Suppose you take part in a retreat of some sort led by a charismatic and great teacher of a non Zen tradition, and you suddenly interrupt him and start to explain the whole show about Dogen, the practice, the lineage and show how it clearly works and how beautiful and true it is...I can imagine that the teacher will invite you to stop, reminding you that you are, because of your presence in this event, supposed to practice what he is teaching. You order the food that the chef is cooking, you don t walk in a Chinese restaurant asking for Indian curry. This is the meaning of :" get off my lawn, kids". Nothing wrong with Zen, nothing wrong with the other tradition, just a matter of manner, timing and being in tune with what happens.

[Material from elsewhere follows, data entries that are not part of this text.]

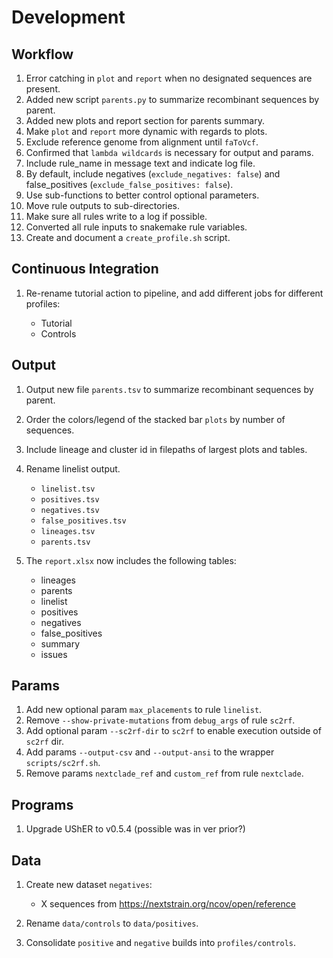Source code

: # Development

## Workflow

1. Error catching in `plot` and `report` when no designated sequences are present.
1. Added new script `parents.py` to summarize recombinant sequences by parent.
1. Added new plots and report section for parents summary.
1. Make `plot` and `report` more dynamic with regards to plots.
1. Exclude reference genome from alignment until `faToVcf`.
1. Confirmed that `lambda wildcards` is necessary for output and params.
1. Include rule_name in message text and indicate log file.
1. By default, include negatives (`exclude_negatives: false`) and false_positives (`exclude_false_positives: false`).
1. Use sub-functions to better control optional parameters.
1. Move rule outputs to sub-directories.
1. Make sure all rules write to a log if possible.
1. Converted all rule inputs to snakemake rule variables.
1. Create and document a `create_profile.sh` script.

## Continuous Integration

1. Re-rename tutorial action to pipeline, and add different jobs for different profiles:

    - Tutorial
    - Controls

## Output

1. Output new file `parents.tsv` to summarize recombinant sequences by parent.
1. Order the colors/legend of the stacked bar `plots` by number of sequences.
1. Include lineage and cluster id in filepaths of largest plots and tables.
1. Rename linelist output.

    - `linelist.tsv`
    - `positives.tsv`  
    - `negatives.tsv`
    - `false_positives.tsv`
    - `lineages.tsv`
    - `parents.tsv`

1. The `report.xlsx` now includes the following tables:

    - lineages
    - parents
    - linelist
    - positives
    - negatives
    - false_positives
    - summary
    - issues

## Params

1. Add new optional param `max_placements` to rule `linelist`.
1. Remove `--show-private-mutations` from `debug_args` of rule `sc2rf`.
1. Add optional param `--sc2rf-dir` to `sc2rf` to enable execution outside of `sc2rf` dir.
1. Add params `--output-csv` and `--output-ansi` to the wrapper `scripts/sc2rf.sh`.
1. Remove params `nextclade_ref` and `custom_ref` from rule `nextclade`.

## Programs

1. Upgrade UShER to v0.5.4 (possible was in ver prior?)

## Data

1. Create new dataset `negatives`:

    - X sequences from https://nextstrain.org/ncov/open/reference
1. Rename `data/controls` to `data/positives`.
1. Consolidate `positive` and `negative` builds into `profiles/controls`.
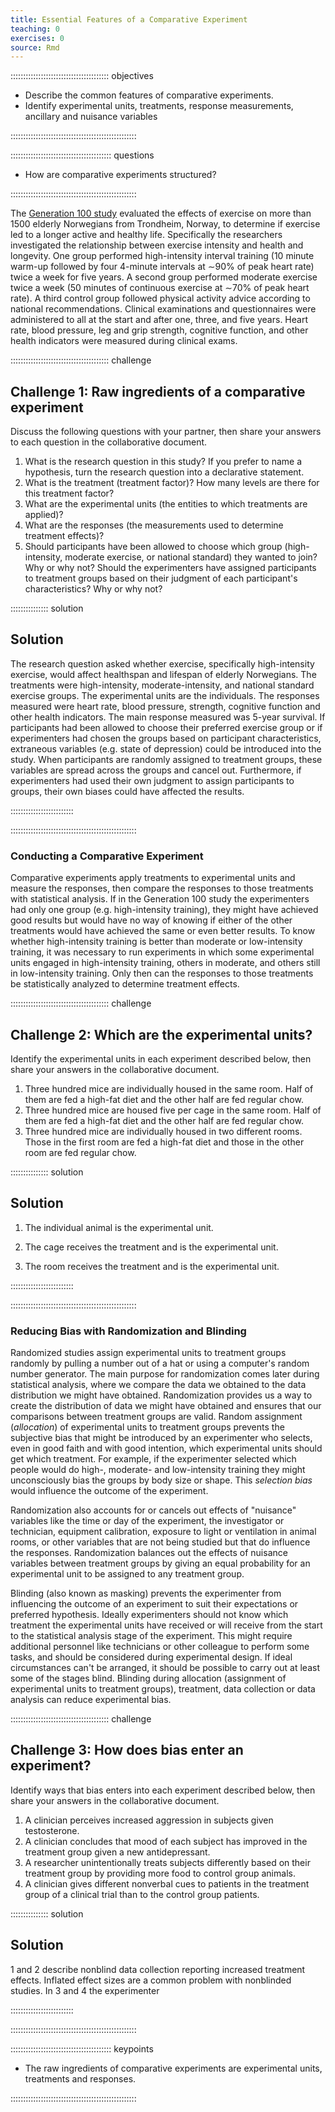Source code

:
 ```yaml
---
title: Essential Features of a Comparative Experiment
teaching: 0
exercises: 0
source: Rmd
---
```


::::::::::::::::::::::::::::::::::::::: objectives

- Describe the common features of comparative experiments.
- Identify experimental units, treatments, response measurements, ancillary and nuisance variables

::::::::::::::::::::::::::::::::::::::::::::::::::

:::::::::::::::::::::::::::::::::::::::: questions

- How are comparative experiments structured?

::::::::::::::::::::::::::::::::::::::::::::::::::



The [Generation 100 study](https://bmjopen.bmj.com/content/5/2/e007519)
evaluated the effects of exercise on more than 1500 elderly Norwegians from
Trondheim, Norway, to determine if exercise led to a longer active and healthy
life. Specifically the researchers investigated the relationship between
exercise intensity and health and longevity. One group performed high-intensity
interval training (10 minute warm-up followed by four 4-minute intervals at ∼90%
of peak heart rate) twice a week for five years. A second group performed
moderate exercise twice a week (50 minutes of continuous exercise at ∼70% of
peak heart rate). A third control group followed physical activity advice
according to national recommendations.
Clinical examinations and questionnaires were administered to all at the start
and after one, three, and five years. Heart rate, blood pressure, leg and grip
strength, cognitive function, and other health indicators were measured during
clinical exams.

:::::::::::::::::::::::::::::::::::::::  challenge

## Challenge 1: Raw ingredients of a comparative experiment

Discuss the following questions with your partner, then share your answers
to each question in the collaborative document.

1. What is the research question in this study? If you prefer to name a
  hypothesis, turn the research question into a declarative statement.
2. What is the treatment (treatment factor)? How many levels are there for
  this treatment factor?
3. What are the experimental units (the entities to which treatments are
  applied)?
4. What are the responses (the measurements used to determine treatment
  effects)?
5. Should participants have been allowed to choose which group
  (high-intensity, moderate exercise, or national standard) they wanted to
  join? Why or why not? Should the experimenters have assigned participants
  to treatment groups based on their judgment of each participant's
  characteristics? Why or why not?

:::::::::::::::  solution

## Solution

The research question asked whether exercise, specifically high-intensity
exercise, would affect healthspan and lifespan of elderly Norwegians. The
treatments were high-intensity, moderate-intensity, and national standard
exercise groups. The experimental units are the individuals. The responses
measured were heart rate, blood pressure, strength, cognitive function and
other health indicators. The main response measured was 5-year survival.
If participants had been allowed to choose their preferred exercise group
or if experimenters had chosen the groups based on participant
characteristics, extraneous variables (e.g. state of depression) could
be introduced into the study. When participants are randomly assigned to
treatment groups, these variables are spread across the groups and cancel
out. Furthermore, if experimenters had used their own judgment to assign
participants to groups, their own biases could have affected the results.



:::::::::::::::::::::::::

::::::::::::::::::::::::::::::::::::::::::::::::::

### Conducting a Comparative Experiment

Comparative experiments apply treatments to experimental units and measure the
responses, then compare the responses to those treatments with statistical
analysis. If in the Generation 100 study the experimenters had only one group
(e.g. high-intensity training), they might have achieved good results but would have no way of knowing if either of the other treatments would have achieved the same or even better results. To know whether high-intensity training is better than moderate or low-intensity training, it was necessary to run experiments in which some experimental units engaged in high-intensity training, others in moderate, and others still in low-intensity training. Only then can the
responses to those treatments be statistically analyzed to determine treatment effects.

:::::::::::::::::::::::::::::::::::::::  challenge

## Challenge 2: Which are the experimental units?

Identify the experimental units in each experiment described below, then share
your answers in the collaborative document.

1. Three hundred mice are individually housed in the same room. Half of them
  are fed a high-fat diet and the other half are fed regular chow.
2. Three hundred mice are housed five per cage in the same room. Half of them
  are fed a high-fat diet and the other half are fed regular chow.
3. Three hundred mice are individually housed in two different rooms. Those in
  the first room are fed a high-fat diet and those in the other room are fed
  regular chow.

:::::::::::::::  solution

## Solution

1. The individual animal is the experimental unit.

2. The cage receives the treatment and is the experimental unit.

3. The room receives the treatment and is the experimental unit.

:::::::::::::::::::::::::

::::::::::::::::::::::::::::::::::::::::::::::::::

### Reducing Bias with Randomization and Blinding

Randomized studies assign experimental units to treatment groups randomly by
pulling a number out of a hat or using a computer's random number generator. The
main purpose for randomization comes later during statistical analysis, where
we compare the data we obtained to the data distribution we might have
obtained. Randomization provides us a way to create the distribution of data
we might have obtained and ensures that our comparisons between treatment groups
are valid. Random assignment (*allocation*) of experimental units to treatment groups prevents the subjective bias that might be introduced by an experimenter who selects, even in good faith and with good intention, which experimental
units should get which treatment. For example, if the experimenter selected
which people would do high-, moderate- and low-intensity training they might unconsciously bias the groups by body size or shape. This *selection bias* would influence the outcome of the experiment.

Randomization also accounts for or cancels out effects of "nuisance"
variables like the time or day of the experiment, the investigator or
technician, equipment calibration, exposure to light or ventilation in animal rooms, or other variables that are not being studied but that do influence the responses. Randomization balances out the effects of nuisance variables between treatment groups by giving an equal probability for an experimental unit to be assigned to any treatment group.

Blinding (also known as masking) prevents the experimenter from influencing the
outcome of an experiment to suit their expectations or preferred hypothesis.
Ideally experimenters should not know which treatment the experimental units
have received or will receive from the start to the statistical analysis stage
of the experiment. This might require additional personnel like technicians or
other colleague to perform some tasks, and should be considered during
experimental design. If ideal circumstances can't be arranged, it should be possible to carry out at least some of the stages blind. Blinding during
allocation (assignment of experimental units to treatment groups), treatment,
data collection or data analysis can reduce experimental bias.

:::::::::::::::::::::::::::::::::::::::  challenge

## Challenge 3: How does bias enter an experiment?

Identify ways that bias enters into each experiment described below, then
share your answers in the collaborative document.

1. A clinician perceives increased aggression in subjects given testosterone.
2. A clinician concludes that mood of each subject has improved in the
  treatment group given a new antidepressant.
3. A researcher unintentionally treats subjects differently based on their
  treatment group by providing more food to control group animals.
4. A clinician gives different nonverbal cues to patients in the treatment
  group of a clinical trial than to the control group patients.

:::::::::::::::  solution

## Solution

1 and 2 describe nonblind data collection reporting increased treatment
effects. Inflated effect sizes are a common problem with nonblinded studies.
In 3 and 4 the experimenter

:::::::::::::::::::::::::

::::::::::::::::::::::::::::::::::::::::::::::::::



:::::::::::::::::::::::::::::::::::::::: keypoints

- The raw ingredients of comparative experiments are experimental units, treatments and responses.

::::::::::::::::::::::::::::::::::::::::::::::::::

I would like to thank the guys here that say they don't understand : where are you? And at the same time, would invite them to give this question more time before they try to ansswer it, answering such a question is off the mark, living with this question as a dynamic and whirling action is key. Derviches never fall in the static state, the still state, zazen, is not the static state.
A teacher is a person that does his or her very best to live accordingly to the Buddha Dharma and point to the original face of the student, a coach, a spiritual friend, he will only focus on what is really important and required without all the fluff and stuff we sometimes get lost in. And that s precisely what does not work with the New Age take on things, you merely blend traditions, merge recipes, cook your own thing and sometimes self proclaim yourself a spiritual teacher, often with a solid bank account hidden behind the stage. Rags hiding riches. In doing so you may be sharing a few inspiring advices but you are also feeding greed and confusion in people expecting something special to happen on the happy Spiritual market of spirituality, the modern quest for the latest gadget, the most up to date version of the software. The role of a teacher is to help the student to cut through that crap and come to simplicity. Tibetan Buddhism is plagued with this illness of collecting merits and doing countless initiations. Many Tibetan teachers are now asking their students to keep it simple. Otherwise, you will always be begging for something else.
Do I read much outside Zen? Not anymore. A few beloved poems of Rumi, a text from the Mahamudra or Dzogchen tradition sometimes, I basically focus on Shobogenzo, sutras and old Chinese Chan poetry. Everything else is not necessary anymore. Call me stupid, shortsighed, call me limited and intolerant ( actually I respect the other guys very much, too much for asking from them Zen- like stuff, or taking some ofthe things they teach to fit into my way of doing this).
Zen is Zen. Advaita is Advaita. Jundo is Jundo.
One last thing. Two days ago I met a Zen monk form the Rinzai monastery round the block,a white scarf wrapping his head wearing a black samue, he was shopping some great food in Seven Eleven, the local combini. As I asked him where he was from and if he was a priest, he answered in complete humbleness lowering his gaze: I am just training, I am nothing really.
This is very extreme. in Europe and in America guys voice their opinions loud and with great pride on forums and in dojos.
I suppose the truth is somewhat in the middle. We have much too learn from this humble ( yet too often hypocritical ) soft way, they could do with a bit of our cocky style.